Be that as it may, what’s often misunderstood are the nuances that separate bonafide thought leaders from someone or some company that is simply offering a piece of thought leadership. According to a 2013 article in Forbes, a thought leader is defined as, “an individual or firm that prospects, clients, referral sources, intermediaries and even competitors recognize as one of the foremost authorities in selected areas of specialization, resulting in its being the go-to individual or organization for said expertise.”

As a result of the 24/7 news-cycle, the evolution of digital media and the proliferation of social media, today’s tech pros and their respective brands benefit from communications mediums and distribution channels like never before.  For example, today’s thought leaders can draft a blog, then cross-post it to LinkedIn’s Publishing Platform and Facebook’s revamped Notes feature. Then they can share it on Twitter, a company e-newsletter and even get it picked up by a press outlet – all within just hours. This frequency in method and means has oversaturated the tech industry with a plethora of thought leadership, while at the same time, hindered the emergence of real-deal thought leaders, like the Robert Scoble’s, Jeff Weiner’s and Kara Swisher’s of the world.

This isn’t necessarily a bad thing. There is something to be said for listening to the opinions of many over those of just a few. Nonetheless, it is likely that many tech pros will continue to have the itch to pursue the distinction as a thought leader.

Here are eight qualities to embrace along the way:

  1. Patience is a Virtue – You don’t dictate your emergence as a thought leader, others make that decision for you. Whether it takes a year or years, enjoy the ride and fight the urge for the instant gratification.

  2. Boldness over Boisterous – Accomplished thought leaders are bold in predictions, aspirations and assertions, yet they are humble when their prognostications turn out to be correct or valid.

  3. Embrace Research – Successful thought leaders validate their arguments and tackle counter arguments with proficiency and ease. They anticipate challenges to their opinions, and proactively prepare to combat detraction from those with dissenting points of view.

  4. Read – Don’t limit your reading list to the daily TechCrunch newsletter. Thought leaders take pride in being extremely well versed in all things current events, including business, sports, and yes, politics. The more substance you can add to a diversity of conversations, the more quickly you will be embraced as a thought leader.
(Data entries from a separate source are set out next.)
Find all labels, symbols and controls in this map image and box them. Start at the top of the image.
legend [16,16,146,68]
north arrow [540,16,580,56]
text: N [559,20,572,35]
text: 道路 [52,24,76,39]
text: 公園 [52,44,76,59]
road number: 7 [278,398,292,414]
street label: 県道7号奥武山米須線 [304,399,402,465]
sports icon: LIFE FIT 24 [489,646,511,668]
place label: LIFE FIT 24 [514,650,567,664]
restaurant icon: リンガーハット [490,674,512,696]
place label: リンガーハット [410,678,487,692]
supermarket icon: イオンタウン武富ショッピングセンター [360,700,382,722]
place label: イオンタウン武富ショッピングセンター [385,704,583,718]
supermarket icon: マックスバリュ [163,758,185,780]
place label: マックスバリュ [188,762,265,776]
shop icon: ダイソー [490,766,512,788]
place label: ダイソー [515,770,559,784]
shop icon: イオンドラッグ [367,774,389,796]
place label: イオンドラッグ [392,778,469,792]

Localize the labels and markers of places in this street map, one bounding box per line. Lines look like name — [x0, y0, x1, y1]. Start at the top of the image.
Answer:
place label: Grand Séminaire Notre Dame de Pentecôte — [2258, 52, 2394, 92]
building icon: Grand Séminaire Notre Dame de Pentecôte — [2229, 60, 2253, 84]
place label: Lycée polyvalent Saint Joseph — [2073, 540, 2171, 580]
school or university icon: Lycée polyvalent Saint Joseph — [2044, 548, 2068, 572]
  5. Responsibility in Tone – Nobody responds well to people who they think know everything, or who make their arguments personal. Keep close watch on your tone and communications style. Misrepresentation of your actual intentions can significantly impact your relationships and street cred.
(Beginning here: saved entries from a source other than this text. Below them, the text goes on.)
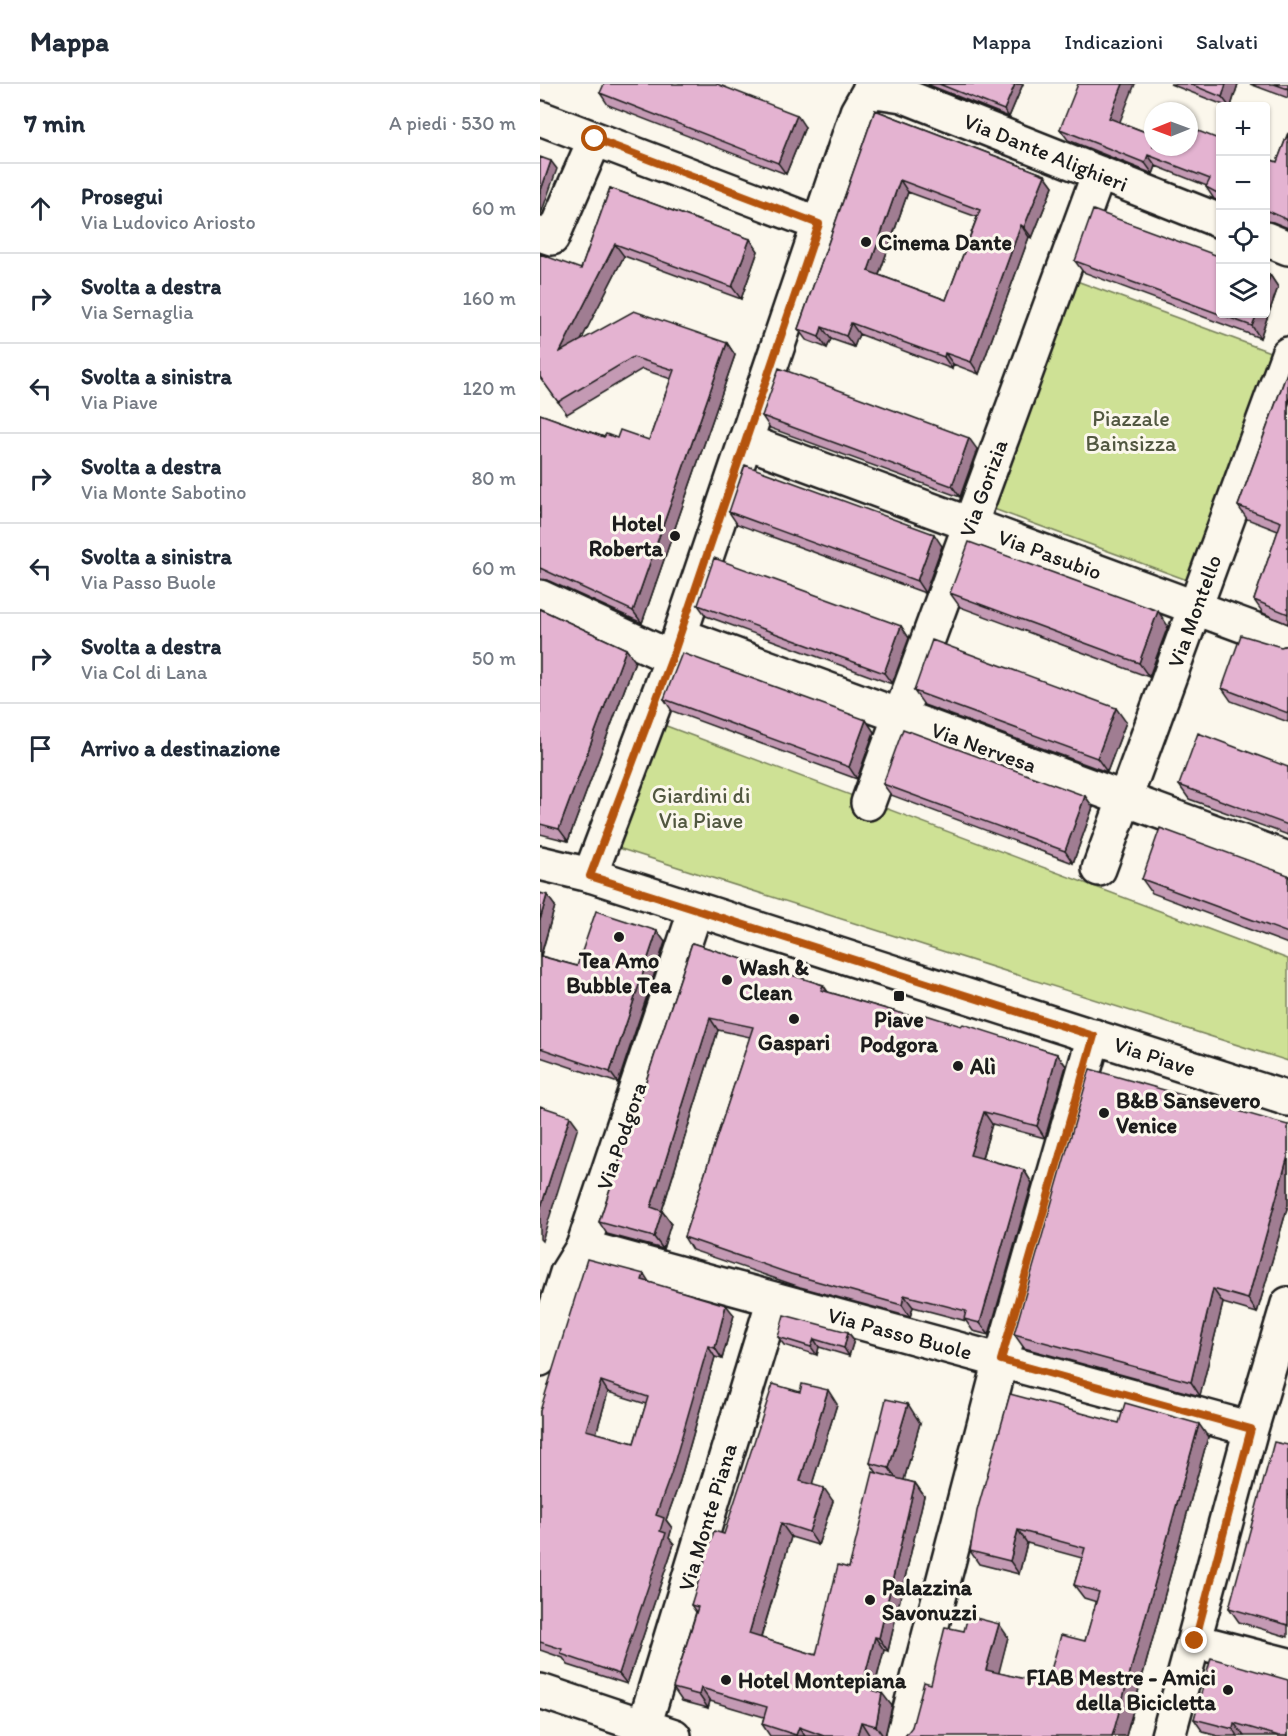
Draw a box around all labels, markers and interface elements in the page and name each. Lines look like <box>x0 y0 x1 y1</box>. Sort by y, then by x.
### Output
text: Mappa <box>30 24 109 58</box>
text: Mappa <box>972 29 1031 54</box>
text: Indicazioni <box>1064 29 1163 54</box>
text: Salvati <box>1196 29 1258 54</box>
north arrow <box>1144 102 1198 156</box>
map controls <box>1216 102 1270 318</box>
button: + <box>1216 102 1270 156</box>
text: 7 min <box>24 107 85 139</box>
street label: Via Dante Alighieri <box>960 107 1132 198</box>
text: A piedi · 530 m <box>389 111 516 135</box>
route start <box>581 125 607 151</box>
button: − <box>1216 156 1270 210</box>
text: Prosegui <box>81 183 163 210</box>
icon: ahead <box>24 192 57 225</box>
text: 60 m <box>472 196 516 220</box>
text: Via Ludovico Ariosto <box>81 210 256 234</box>
button: locate <box>1216 210 1270 264</box>
place label: Cinema Dante <box>878 229 1012 256</box>
marker: Cinema Dante <box>859 235 873 249</box>
button: layers <box>1216 264 1270 318</box>
text: Svolta a destra <box>81 273 221 300</box>
icon: right <box>24 282 57 315</box>
text: 160 m <box>463 286 516 310</box>
text: Via Sernaglia <box>81 300 194 324</box>
text: Svolta a sinistra <box>81 363 232 390</box>
icon: left <box>24 372 57 405</box>
text: 120 m <box>463 376 516 400</box>
text: Via Piave <box>81 390 158 414</box>
park label: Piazzale Bainsizza <box>1086 405 1177 457</box>
street label: Via Gorizia <box>953 435 1014 541</box>
text: Svolta a destra <box>81 453 221 480</box>
icon: right <box>24 462 57 495</box>
text: 80 m <box>471 466 516 490</box>
text: Via Monte Sabotino <box>81 480 247 504</box>
place label: Hotel Roberta <box>589 510 664 562</box>
street label: Via Pasubio <box>994 523 1105 586</box>
marker: Hotel Roberta <box>668 529 682 543</box>
text: Svolta a sinistra <box>81 543 232 570</box>
street label: Via Montello <box>1162 551 1227 671</box>
icon: left <box>24 552 57 585</box>
text: 60 m <box>472 556 516 580</box>
text: Via Passo Buole <box>81 570 216 594</box>
text: Svolta a destra <box>81 633 221 660</box>
icon: right <box>24 642 57 675</box>
text: 50 m <box>472 646 516 670</box>
text: Via Col di Lana <box>81 660 207 684</box>
street label: Via Nervesa <box>928 716 1040 779</box>
icon: arrive <box>24 732 57 765</box>
text: Arrivo a destinazione <box>81 735 280 762</box>
park label: Giardini di Via Piave <box>652 782 750 834</box>
marker: Tea Amo Bubble Tea <box>612 930 626 944</box>
place label: Tea Amo Bubble Tea <box>566 947 672 999</box>
place label: Wash & Clean <box>739 954 809 1006</box>
marker: Wash & Clean <box>720 973 734 987</box>
marker: Piave Podgora <box>892 989 906 1003</box>
place label: Piave Podgora <box>860 1006 938 1058</box>
marker: Gaspari <box>787 1012 801 1026</box>
place label: Gaspari <box>758 1029 830 1056</box>
street label: Via Piave <box>1110 1031 1199 1082</box>
place label: Alì <box>969 1053 996 1080</box>
marker: Alì <box>951 1059 965 1073</box>
street label: Via Podgora <box>590 1079 653 1194</box>
place label: B&B Sansevero Venice <box>1116 1087 1261 1139</box>
marker: B&B Sansevero Venice <box>1097 1106 1111 1120</box>
street label: Via Passo Buole <box>825 1301 975 1366</box>
street label: Via Monte Piana <box>672 1439 743 1594</box>
place label: Palazzina Savonuzzi <box>882 1574 977 1626</box>
marker: Palazzina Savonuzzi <box>863 1593 877 1607</box>
route end <box>1181 1627 1207 1653</box>
place label: FIAB Mestre - Amici della Bicicletta <box>1026 1664 1217 1716</box>
place label: Hotel Montepiana <box>738 1667 907 1694</box>
marker: Hotel Montepiana <box>719 1673 733 1687</box>
marker: FIAB Mestre - Amici della Bicicletta <box>1221 1683 1235 1697</box>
  6. Buck the Status Quo – Perhaps one of the most important characteristics of a thought leader is the ability to advantageously buck the status quo. Not every subject or topic requires controversy or a dissenting opinion, but thought leaders rarely emerge from those who only conform to the mainstream.
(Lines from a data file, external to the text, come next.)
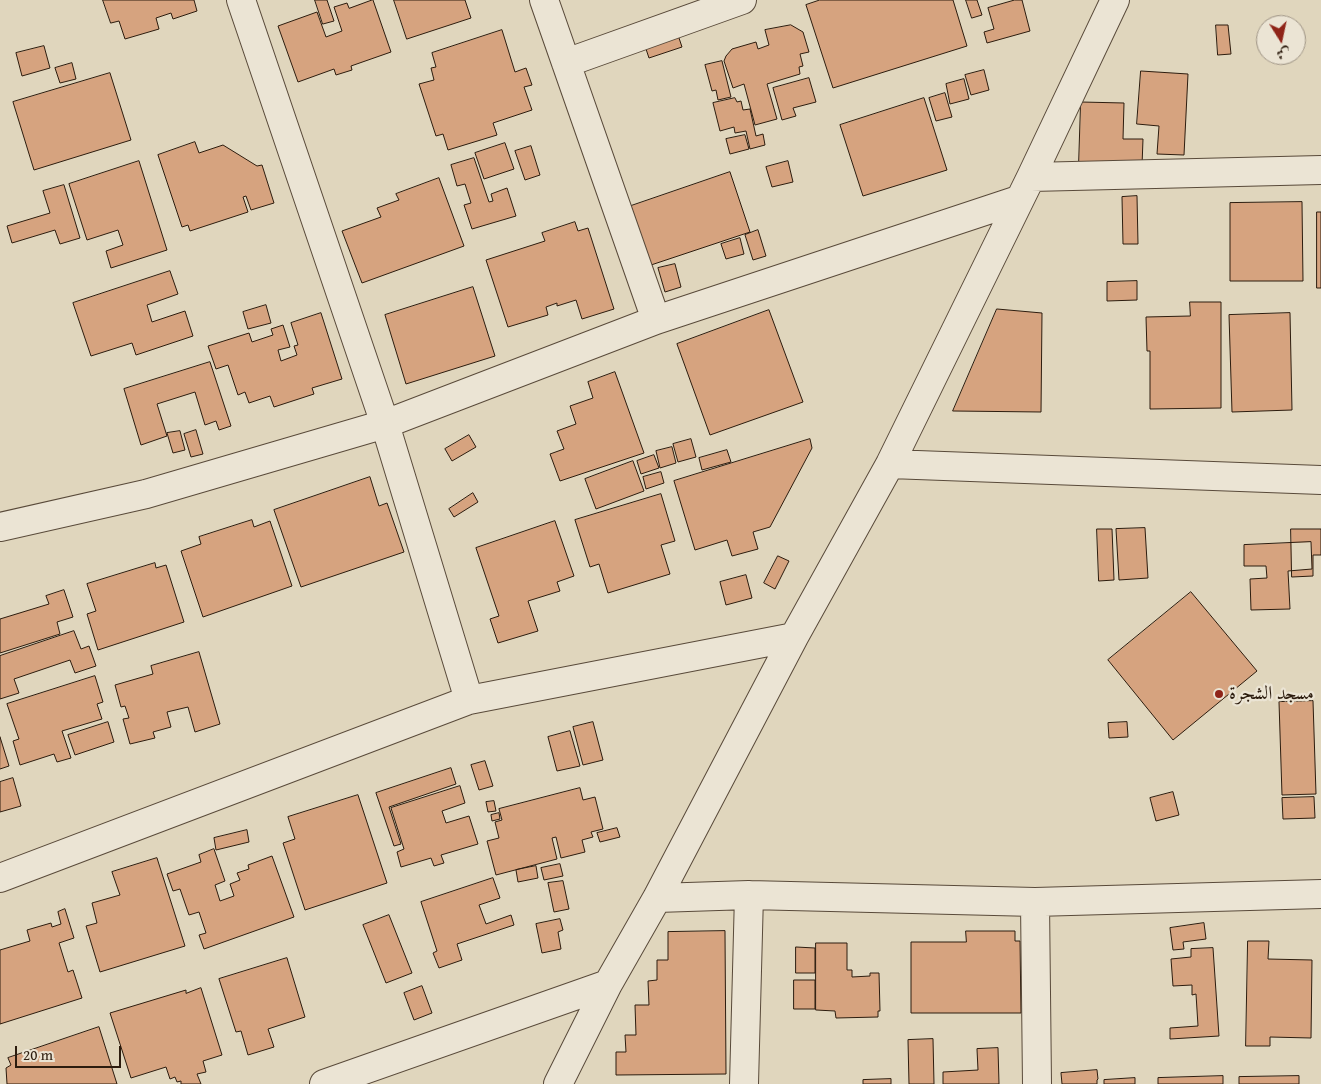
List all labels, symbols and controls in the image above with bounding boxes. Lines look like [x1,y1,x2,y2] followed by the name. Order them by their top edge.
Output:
[1256,15,1306,65] north arrow
[1275,43,1292,65] text: ش
[1229,683,1314,705] place label: مسجد الشجرة
[1213,688,1225,700] marker: مسجد الشجرة
[18,1036,124,1068] scale bar
[23,1044,53,1065] text: 20 m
  7. Embrace Evolution – Despite what you hear in politics, it’s OK to change your mind or position. New research, reporting and analysis can drive opinions to change from time to time. Living in absolutes is counterintuitive to what defines a thought leader – especially in the tech industry.

  8. Self-Promote – For some this comes natural, for others it’s a struggle. Regardless, prospective thought leaders need to find comfort in promoting themselves, their beliefs and their values. There is a fine line between what is acceptable and what might be considered narcissistic, but thought leaders are great at finding the appropriate balance.

There is nothing wrong with a world comprised of more thought leadership than actual thought leaders, but I suspect that won’t stop many tech pros from pursuing the recognition nonetheless. Hopefully this piece of thought leadership was helpful, for I understand my journey to thought leader has only just begun.